[EXCERPTED PASSAGE]

Professor Alexei Kornyshev is an expert in condensed matter theoretical chemical physics and its applications to biophysics, electrochemistry, nanoscience, and energy generation and storage. Through the years his particular areas of research were electron and proton transfer reactions and processes, hydration, metal/electrolyte and liquid-liquid interfaces, transport phenomena in solid electrolytes and polymer electrolyte membranes, aggregation and recognition of helical biopolymers and the structure of chiral liquid crystals, theory of modern fuel cells (PEFC/DMFC, SOFC) and super-capacitors.
His current research interests focus on:
· DNA biophysics
· Optofluidics and nanophotonics
· Molecular electronics and machines
· Ionic liquids and their applications
. Electrochemical metamaterials
He has over 280 original publications and more than 30 review articles in leading journals, filed several patents, edited 5 multi-author books and a number of special issues.

[EXERCISE OBJECTIVE] Write the next part of the Alexei Kornyshev research profile, picking up after its closing sentence about his publications.

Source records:
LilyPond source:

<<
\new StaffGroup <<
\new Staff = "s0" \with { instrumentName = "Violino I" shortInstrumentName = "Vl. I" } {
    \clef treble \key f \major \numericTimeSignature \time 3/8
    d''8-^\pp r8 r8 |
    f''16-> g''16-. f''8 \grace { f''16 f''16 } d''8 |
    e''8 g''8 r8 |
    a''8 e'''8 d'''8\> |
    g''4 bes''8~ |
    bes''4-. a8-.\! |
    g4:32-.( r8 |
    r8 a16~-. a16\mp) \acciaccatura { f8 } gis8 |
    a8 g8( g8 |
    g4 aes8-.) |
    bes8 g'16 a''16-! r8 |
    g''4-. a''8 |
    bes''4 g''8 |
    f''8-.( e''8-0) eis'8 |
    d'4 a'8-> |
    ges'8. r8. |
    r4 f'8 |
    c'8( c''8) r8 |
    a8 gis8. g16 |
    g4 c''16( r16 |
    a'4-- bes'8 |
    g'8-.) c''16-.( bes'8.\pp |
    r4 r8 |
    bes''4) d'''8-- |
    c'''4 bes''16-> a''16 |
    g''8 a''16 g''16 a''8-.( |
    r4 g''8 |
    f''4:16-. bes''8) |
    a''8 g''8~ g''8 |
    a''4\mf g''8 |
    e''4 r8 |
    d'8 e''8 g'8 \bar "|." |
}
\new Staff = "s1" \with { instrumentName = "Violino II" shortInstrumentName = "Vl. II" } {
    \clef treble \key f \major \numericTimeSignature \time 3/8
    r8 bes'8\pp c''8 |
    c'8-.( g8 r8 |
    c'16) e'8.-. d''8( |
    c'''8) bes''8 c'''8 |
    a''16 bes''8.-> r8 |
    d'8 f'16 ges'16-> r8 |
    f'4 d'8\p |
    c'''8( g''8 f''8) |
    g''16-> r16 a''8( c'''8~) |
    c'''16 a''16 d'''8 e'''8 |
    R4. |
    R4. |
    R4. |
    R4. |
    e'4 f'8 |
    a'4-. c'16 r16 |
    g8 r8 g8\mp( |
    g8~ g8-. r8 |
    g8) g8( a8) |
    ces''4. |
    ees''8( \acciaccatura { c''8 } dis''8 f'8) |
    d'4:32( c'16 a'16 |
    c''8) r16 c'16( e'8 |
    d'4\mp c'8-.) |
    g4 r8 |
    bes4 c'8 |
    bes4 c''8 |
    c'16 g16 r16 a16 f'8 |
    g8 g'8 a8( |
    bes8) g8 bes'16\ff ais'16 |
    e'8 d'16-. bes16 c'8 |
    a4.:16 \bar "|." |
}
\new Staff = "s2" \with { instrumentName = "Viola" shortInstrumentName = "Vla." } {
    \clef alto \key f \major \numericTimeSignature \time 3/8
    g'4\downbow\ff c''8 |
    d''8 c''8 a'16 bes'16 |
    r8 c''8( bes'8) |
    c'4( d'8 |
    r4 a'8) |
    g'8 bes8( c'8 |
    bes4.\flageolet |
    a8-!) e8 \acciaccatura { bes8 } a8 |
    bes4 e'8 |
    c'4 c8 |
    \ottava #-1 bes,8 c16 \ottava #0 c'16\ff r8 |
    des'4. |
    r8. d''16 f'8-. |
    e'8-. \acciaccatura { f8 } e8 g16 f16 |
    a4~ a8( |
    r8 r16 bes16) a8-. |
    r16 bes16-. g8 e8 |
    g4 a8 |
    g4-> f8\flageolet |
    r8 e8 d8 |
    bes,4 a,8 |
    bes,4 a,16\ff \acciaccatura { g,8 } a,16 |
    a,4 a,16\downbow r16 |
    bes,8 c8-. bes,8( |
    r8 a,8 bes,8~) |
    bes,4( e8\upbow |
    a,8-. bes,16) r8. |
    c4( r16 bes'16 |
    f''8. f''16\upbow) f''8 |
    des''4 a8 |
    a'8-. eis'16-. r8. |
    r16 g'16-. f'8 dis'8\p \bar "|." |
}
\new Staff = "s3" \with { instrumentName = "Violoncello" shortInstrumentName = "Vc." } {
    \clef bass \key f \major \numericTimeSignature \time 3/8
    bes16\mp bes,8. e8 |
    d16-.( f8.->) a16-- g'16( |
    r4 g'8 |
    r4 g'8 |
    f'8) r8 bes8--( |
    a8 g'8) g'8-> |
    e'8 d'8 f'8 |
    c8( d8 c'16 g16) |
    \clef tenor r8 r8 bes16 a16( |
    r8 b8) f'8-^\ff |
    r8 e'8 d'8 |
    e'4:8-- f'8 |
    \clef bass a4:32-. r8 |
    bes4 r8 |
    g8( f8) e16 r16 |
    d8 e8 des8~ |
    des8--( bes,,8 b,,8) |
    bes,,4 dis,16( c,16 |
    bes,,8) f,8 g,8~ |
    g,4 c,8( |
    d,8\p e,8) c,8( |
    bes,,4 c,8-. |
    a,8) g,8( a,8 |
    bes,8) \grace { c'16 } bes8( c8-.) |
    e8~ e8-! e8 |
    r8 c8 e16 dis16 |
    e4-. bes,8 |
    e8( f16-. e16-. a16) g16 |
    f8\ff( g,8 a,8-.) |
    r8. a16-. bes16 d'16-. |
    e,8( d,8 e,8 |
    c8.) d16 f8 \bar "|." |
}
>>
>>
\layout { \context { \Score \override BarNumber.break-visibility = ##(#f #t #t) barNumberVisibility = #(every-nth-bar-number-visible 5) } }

[EXERCISE OUTPUT]
Alexei Kornyshev received his Master’s degree from Moscow Physical Engineering Institute (‘MIFI’) in theoretical nuclear physics. After defending his PhD in Physical and Mathematical Sciences (under the guidance of Prof. R.R. Dogonadze), he worked as Research Scientist at the Frumkin Institute of Electrochemistry (Acad.Sci.), Moscow (1973 - 1991), where in 1986 he defended his D.Sci dissertation and became Leading Scientist. In 1991 he received Humboldt Prize in Electrochemistry and Physical Chemistry, and spent consequently a year at TU Munich, as Humboldt Guest Professor. He was then invited to the Research Centre Juelich, Germany, to lead a Theory Group in a new Institute for Energy Processing with a focus on fundamentals of fuel cells. In 1997 he was promoted there to Head of Division of Theoretical Physical Chemistry, and later got a joint appointment between the Research Centre Juelich and the Heinrich-Heine University of Dusseldorf as Professor of Theoretical Physics. In August 2002 he moved from Juelich-Duesseldorf to Imperial College, appointed to the Chair of Chemical Physics at the Chemistry Department, which for 5 years was supported by Royal Society Wolfson Research Merit Award of June 2001.
Through his career he had many short term visiting appointments worldwide, Honours and Awards (see the corresponding section).